Lack of an established legal framework
Costly legal fees are required to establish the provision, operation, succession, and retirement of cloud services. Complex and sometimes expensive contract negotiations have delayed the implementation of certain cloud services in many Canadian universities.
In addition, there is an opinion that the control of one’s PII is a human right. This argument has not been tested in Canadian courts but legal scholars are growing more convinced that this opinion will have to undergo judicial review.
Outsourcing of IT work is a traditional area of concern of staff unions and they have already shown interest in bringing their concerns into the collective bargaining process at other universities. Also at other Canadian institutions, faculty associations have brought protection of private data cloud computing concerns to negotiations. In our assessment of any cloud solution we must be cognizant of any potential labour issues.
Protection of intellectual property in the cloud is hampered by widely disparate legislation in countries where cloud vendors host systems. Research that is deemed acceptable in Canada is not always considered acceptable in other jurisdictions. Information hosted in other countries could, indirectly, place researchers at personal risk outside Canada’s borders.
Network performance across the Internet is outside the control of the University. Any cloud computing business cases must consider what happens if Internet connectivity is degraded or lost entirely.

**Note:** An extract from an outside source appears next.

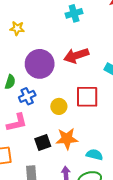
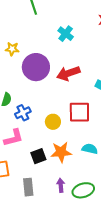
cyan cross: (74, 13) -> (66, 34), turned -35
purple circle: (40, 64) -> (36, 67), moved
cyan semicircle: (94, 155) -> (90, 149), moved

Furthermore, increased Internet network bandwidth is required to support the larger data transfer required by strategic cloud services and the costs associated with this may be significant.
Despite claims of superior security capabilities by vendors, their assertions cannot be applied to the network connectivity between the University and Internet service providers, leaving a weak link in the cloud security model.
Future service cost concerns
Outsourcing services to the cloud is much easier than repatriating these services back in-house. Currently, cloud service providers are offering attractive financial incentives for organizations to move their IT services to the cloud—in some cases services are offered free of charge. Once IT services have been migrated to the cloud, organizations will be in a relatively weak negotiation position should service providers decide to increase the cost of their services.
Operating versus capital budget focus
A factor often overlooked is that external cloud computing services will move the University’s cost base from a capital intensive position to one that is heavily operational cost based. This significant change requires assessment from a funding perspective and the potential impact on the financial structure of the institution. Although most private sector businesses welcome a move to operational expenditures, much of the University’s funding for information systems is capital based. Outsourcing information systems services to cloud computing services will demand a shift from capital budget to operating budget funding.
These risks, like cloud computing itself, are still evolving and maturing. Adopting externally-based cloud computing requires careful consideration of these risks, weighed along with the true total cost of ownership of the solution.
Once all these costs and risks are assessed, an exit strategy must be developed. The reality of cloud computing is that any outsourcing decision needs to be revisited regularly just as any other information systems decision needs to be revisited as the business needs change. There needs to be a clear exit strategy if the cloud service no longer meets the business needs, environmental factors (e.g. laws) change, the service is acquired by a foreign company, or the cloud service provider goes out of business. The costs associated with implementation of a back-out strategy might also be significant.